Культурология: Дайджест №1 / 2009 - страница 16
Авангардизм рано ощутил эти дружеские объятия истеблишмента и выворачивался как мог. Европа и Америка наблюдают с 60-х годов всплеск концептуальных течений, которые изобретают новые способы опровергать социальные нормы, конвенции и табу, показывают ограниченность всякого послания и смысла вообще, или разрабатывают такие типы художественных объектов, которые было бы невозможно выставить, увидеть, получить в обладание, продать, описать (каталогизировать). Попытки придумать или сконструировать целые категории объектов, которые были бы выведены за рамки «культурной жизни» (и соответственно – массмедиа и арт-бизнеса) становятся до конца века одной из основных стратегий позднего авангардизма.

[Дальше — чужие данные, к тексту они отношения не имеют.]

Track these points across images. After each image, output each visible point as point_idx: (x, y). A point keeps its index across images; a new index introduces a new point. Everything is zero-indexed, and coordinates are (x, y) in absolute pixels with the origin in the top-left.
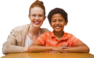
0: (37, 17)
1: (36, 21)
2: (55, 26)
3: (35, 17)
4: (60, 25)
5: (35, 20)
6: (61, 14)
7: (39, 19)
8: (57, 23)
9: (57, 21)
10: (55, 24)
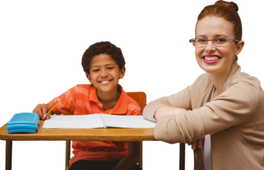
0: (210, 43)
1: (207, 56)
2: (100, 79)
3: (204, 45)
4: (110, 78)
5: (205, 54)
6: (108, 53)
7: (217, 49)
8: (103, 73)
9: (103, 69)
10: (99, 76)
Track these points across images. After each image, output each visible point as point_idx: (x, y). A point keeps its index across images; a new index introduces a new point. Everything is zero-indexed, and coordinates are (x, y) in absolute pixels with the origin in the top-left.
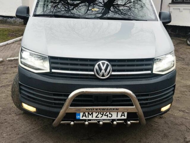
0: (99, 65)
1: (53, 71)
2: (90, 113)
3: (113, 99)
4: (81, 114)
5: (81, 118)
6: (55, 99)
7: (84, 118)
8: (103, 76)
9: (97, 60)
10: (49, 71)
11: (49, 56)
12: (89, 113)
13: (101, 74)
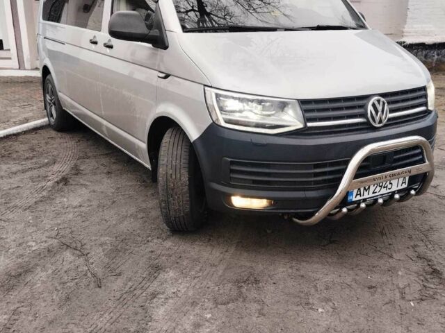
0: (374, 105)
1: (309, 124)
2: (367, 188)
3: (395, 157)
4: (355, 192)
5: (354, 199)
6: (316, 175)
7: (359, 198)
8: (380, 122)
9: (367, 97)
10: (301, 126)
11: (298, 100)
12: (365, 188)
13: (377, 119)
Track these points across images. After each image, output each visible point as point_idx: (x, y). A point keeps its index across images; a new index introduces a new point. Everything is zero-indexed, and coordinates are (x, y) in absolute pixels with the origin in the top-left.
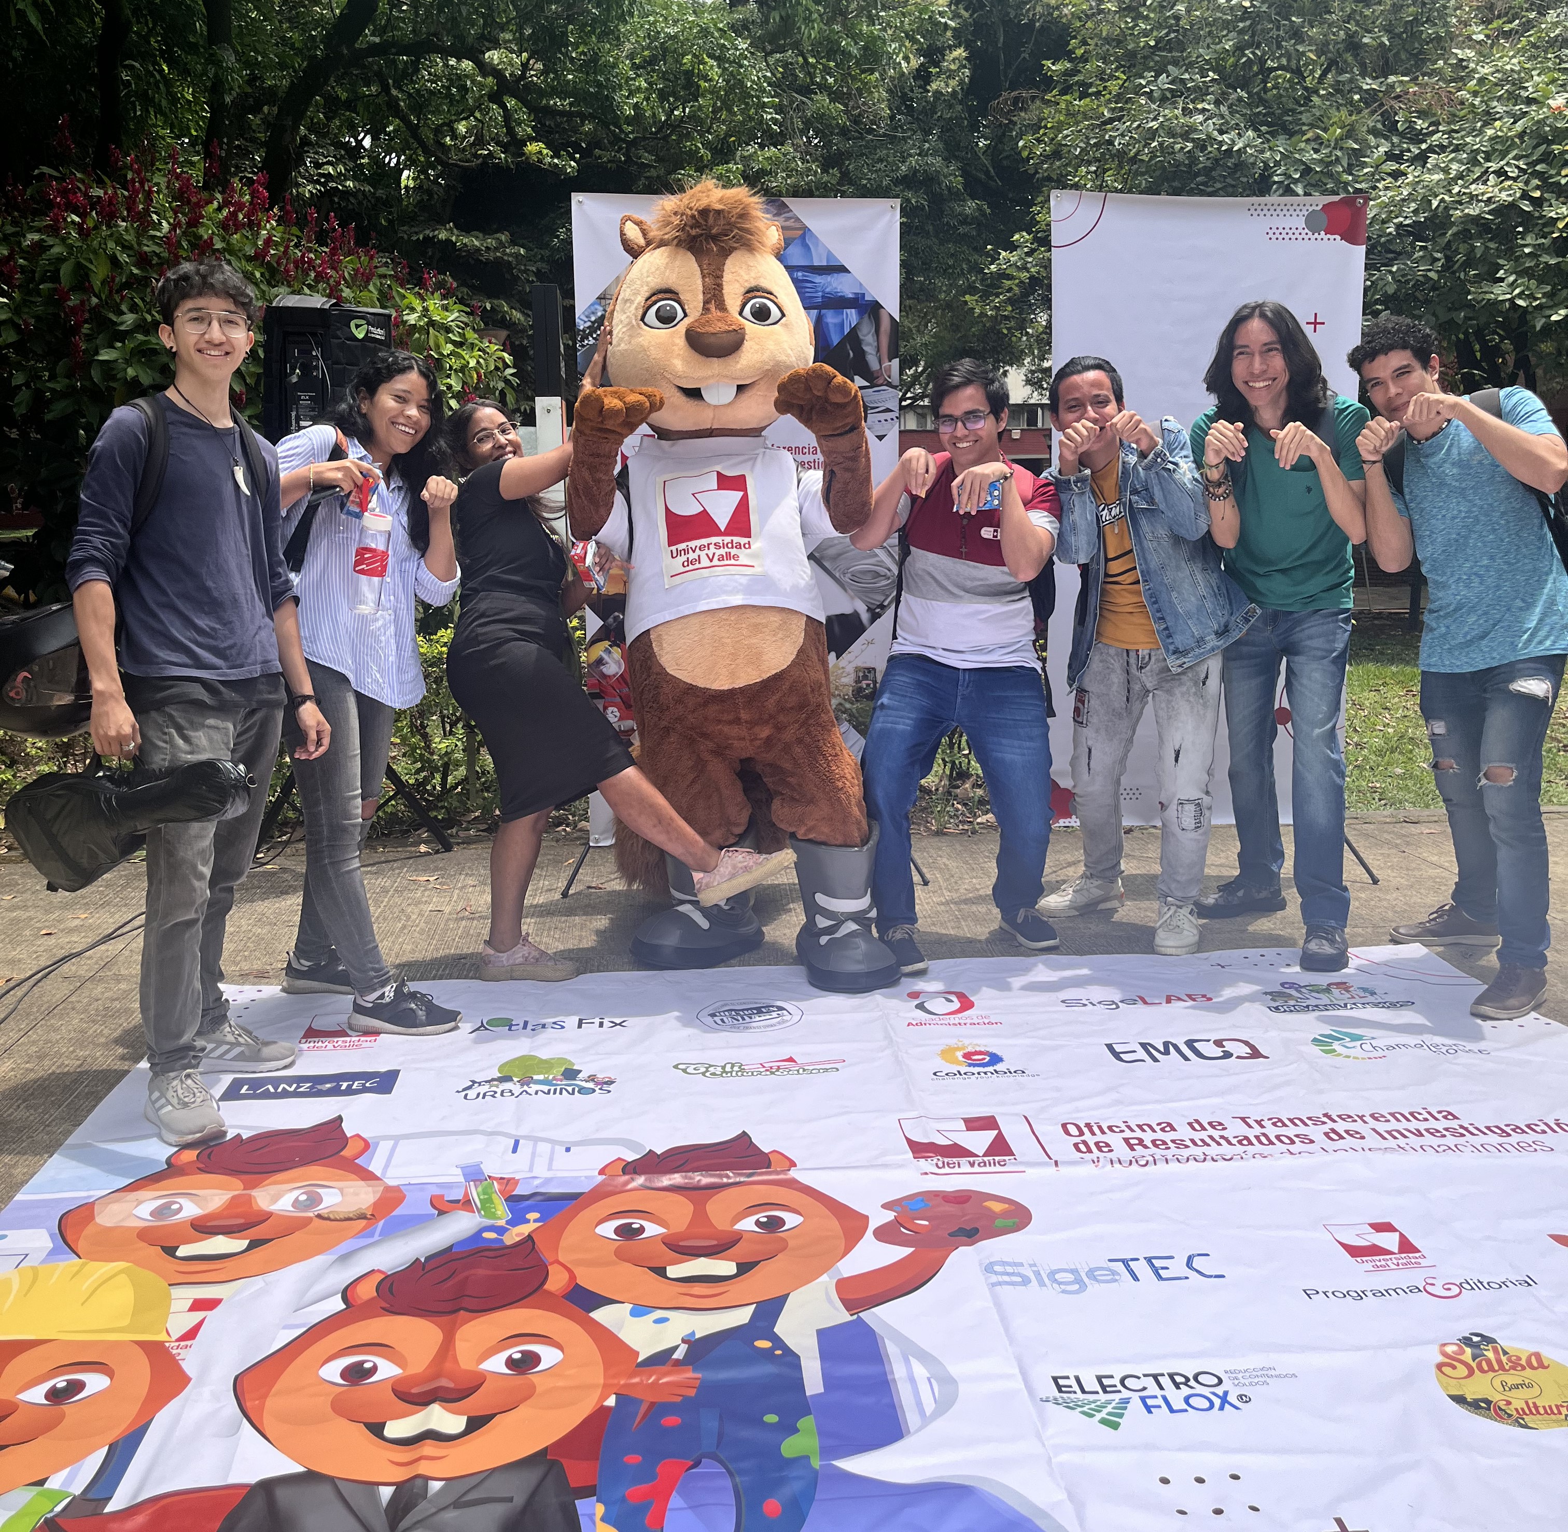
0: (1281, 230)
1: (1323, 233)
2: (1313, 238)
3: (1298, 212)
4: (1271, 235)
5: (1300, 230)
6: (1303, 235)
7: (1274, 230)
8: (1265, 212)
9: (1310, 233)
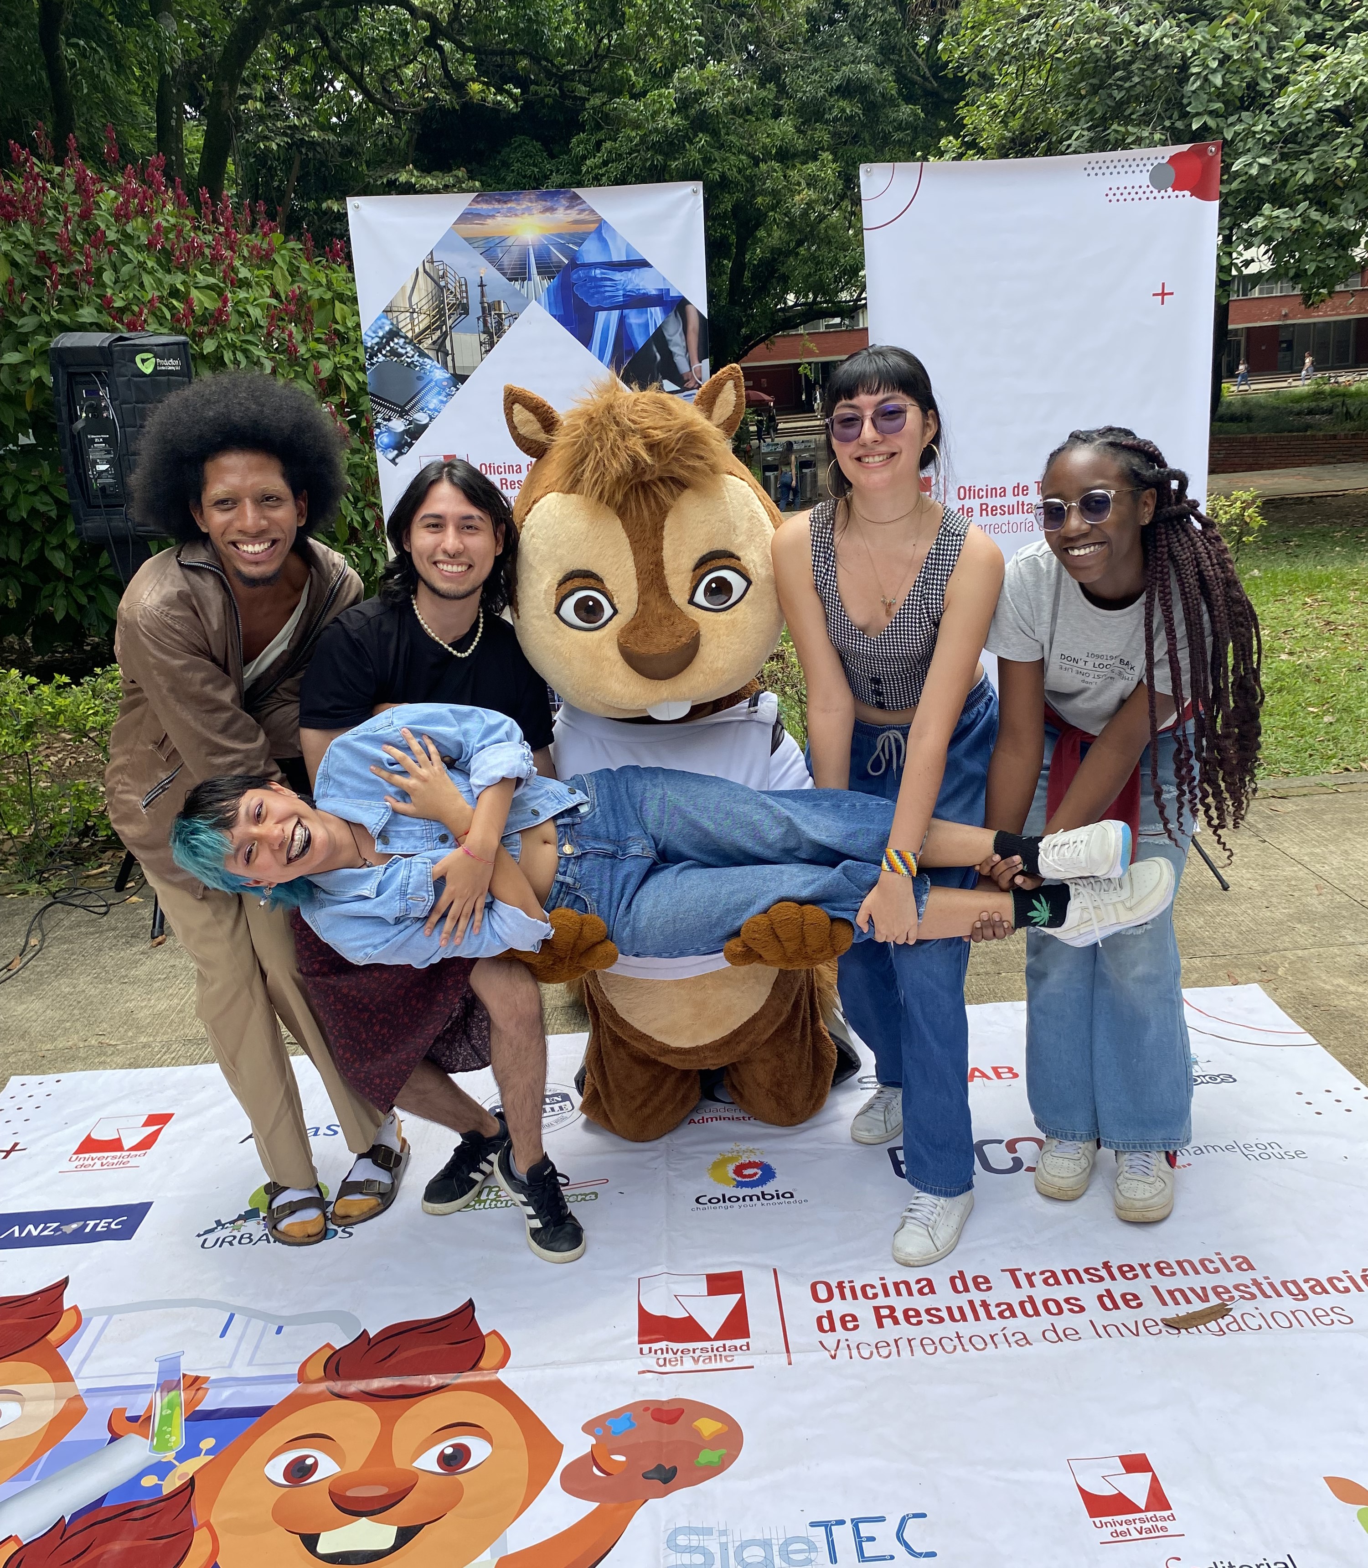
0: (1122, 190)
1: (1170, 189)
2: (1159, 196)
3: (1141, 167)
4: (1111, 197)
5: (1144, 188)
6: (1148, 194)
7: (1114, 190)
8: (1104, 170)
9: (1155, 191)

Й. Косут и группа «Art and Language», подобно множеству более или менее известных художников, демонстрируют объекты и тексты, иллюстрирующие постструктуралистские философско-лингвистические теории о тотальной знаковости (репрезентации) реальности, то есть отсутствии реальных вещей. Полное отрицание эстетических достоинств и «интересного рассказа» в подобных концептах и конструктах должно было, среди прочего, изымать их из социально-культурного обращения, из всепоглощающего потребительства массового общества, где «все годится» (от Рембрандта до дадаистов), все покупается и продается, и ничто не важнее ничего другого (то есть идейных или духовных сверхценностей не существует вообще).
Не склонные к хитроумным интеллектуальным маневрам персонажи художественной сцены использовали «невозможные жесты» и очевидные дерзости, начиная с саморазрушающихся скульптур Тингели и баночек с мочой и экскрементами, предложенных Б. Вотье и П. Манзони в качестве экспонатов авангардных выставок 60-х годов. Резкая негативная реакция на подобные выходки позднего авангардизма воспоследовала, однако же, лишь со стороны официальной советской эстетики и пропаганды, тогда как большая культура Запада, с его мощными силами классического литературного, театрального, музыкального, музейного истеблишмента уже не воевали всерьез с «варварством» и «безумием» авангардистов, а массовые коммуникации находили возможности и способы преподносить самую, казалось бы, шокирующую информацию даже нормальному среднему потребителю. (Вероятно, с этой потребностью связан и своеобразный новый стиль литературной, художественной и иной критики позднего XX в., полностью лишенный пафоса истины и качества и основанный на демонстративной всеиронии, равноценной ироническому «просвещенному» всеприятию каких угодно антиобщественных, антикультурных, возмутительных выходок.)
Мастера хеппенингов и перформансов отменяют устойчивое (долговременное) и равное себе произведение искусства во имя мимолетности и неповторимой ситуационности, а такой мастер радикальных отрицаний прежних смыслов, как И. Клейн, выставляет в 1962 г. «пустоту» (то есть делает выставку, на которой нет ничего). В тех случаях, когда в музеях или галереях появлялись реальные объекты (артефакты), отличающиеся как бы некоторыми эстетическими параметрами, все равно было трудно приписать им с определенностью какой-либо культурный смысл. Таковы картины и росписи Д. Бюрена, М. Пармантье и других, представлявшие собой многократно повторенные механические узоры, как бы возникшие без участия человеческого сердца, чувства, руки.
Механизмы культурной коммуникации готовы пускать в социальный оборот какие угодно негативные жесты художника и симулировать культурность и человечность (в идеологической оболочке свободы и демократии) посредством транслирования и социализации самых, казалось бы, антиантропных высказываний и языков. Эксперименты по устранению границ человечески допустимого зашли очень далеко уже в искусстве и литературе 20–30-х годов (Л. Бунюэль, С. Дали, А. Арто, Ж. Батай). Разумеется, можно было предложить нечто еще более невыносимое и чудовищное, но это уже не имело принципиального смысла. Обнаружилось, что массовое общество развитого Запада научилось справляться с «культурными революциями» экстремистов.